══ EXERCISE TEXT ══

Myrmecia banksi

Scientific classification
- Kingdom: Animalia
- Phylum: Arthropoda
- Clade: Pancrustacea
- Class: Insecta
- Order: Hymenoptera
- Family: Formicidae
- Subfamily: Myrmeciinae
- Genus: Myrmecia
- Species: M. banksi
- Binomial name: Myrmecia banksi Taylor, 2015

= Myrmecia banksi =

- Genus: Myrmecia (ant)
- Species: banksi
- Authority: Taylor, 2015

Species of ant endemic to Australia

Myrmecia banksi is a species of jack-jumper ant in the genus Myrmecia. Described by Robert Taylor in 2015, the species is endemic to New South Wales in Australia in where it is normally found at low elevations along coastal regions.

== Morphology ==
The worker ants are approximately 11.8-13.5mm in length with a chocolate brown body. The jaws, antennae, and the apical third of the legs are reddish orange. M. banksi is distinguished from similar species by the greenish-gold hue of its head.

═══
══ DATA PROVIDED ══

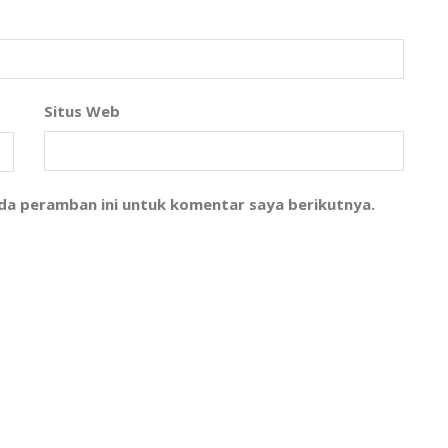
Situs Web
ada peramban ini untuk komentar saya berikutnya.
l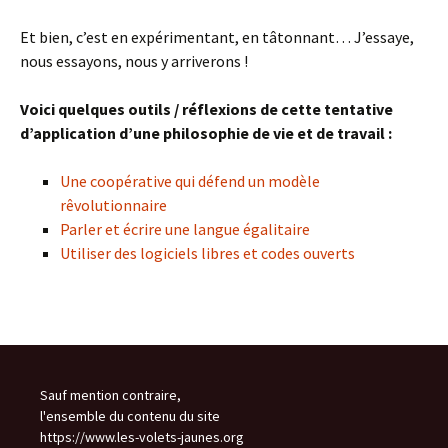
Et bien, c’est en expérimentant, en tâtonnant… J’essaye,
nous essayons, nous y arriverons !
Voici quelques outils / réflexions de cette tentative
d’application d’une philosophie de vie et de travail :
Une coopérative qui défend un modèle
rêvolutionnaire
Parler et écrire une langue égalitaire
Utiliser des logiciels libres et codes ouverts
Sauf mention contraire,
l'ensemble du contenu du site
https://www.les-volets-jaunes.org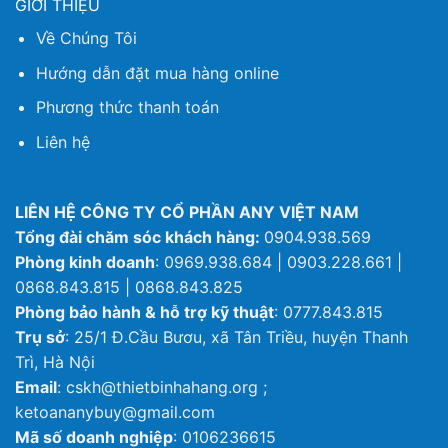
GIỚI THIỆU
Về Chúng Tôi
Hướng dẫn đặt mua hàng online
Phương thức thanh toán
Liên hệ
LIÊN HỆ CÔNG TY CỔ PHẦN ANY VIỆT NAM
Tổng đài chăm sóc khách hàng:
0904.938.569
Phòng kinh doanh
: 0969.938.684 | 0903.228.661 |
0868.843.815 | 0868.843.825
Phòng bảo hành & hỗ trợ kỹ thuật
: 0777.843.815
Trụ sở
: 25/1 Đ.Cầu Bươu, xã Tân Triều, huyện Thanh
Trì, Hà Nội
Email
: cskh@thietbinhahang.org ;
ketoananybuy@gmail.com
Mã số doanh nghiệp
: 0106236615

═══

● **AIM OF THE EXERCISE**
Reproduce the stretch from "- Species: banksi" through "of its head." in the Myrmecia banksi text, replacing "chocolate brown" with "dark brown".

● **YOUR RESPONSE**
- Species: banksi
- Authority: Taylor, 2015

Species of ant endemic to Australia

Myrmecia banksi is a species of jack-jumper ant in the genus Myrmecia. Described by Robert Taylor in 2015, the species is endemic to New South Wales in Australia in where it is normally found at low elevations along coastal regions.

== Morphology ==
The worker ants are approximately 11.8-13.5mm in length with a dark brown body. The jaws, antennae, and the apical third of the legs are reddish orange. M. banksi is distinguished from similar species by the greenish-gold hue of its head.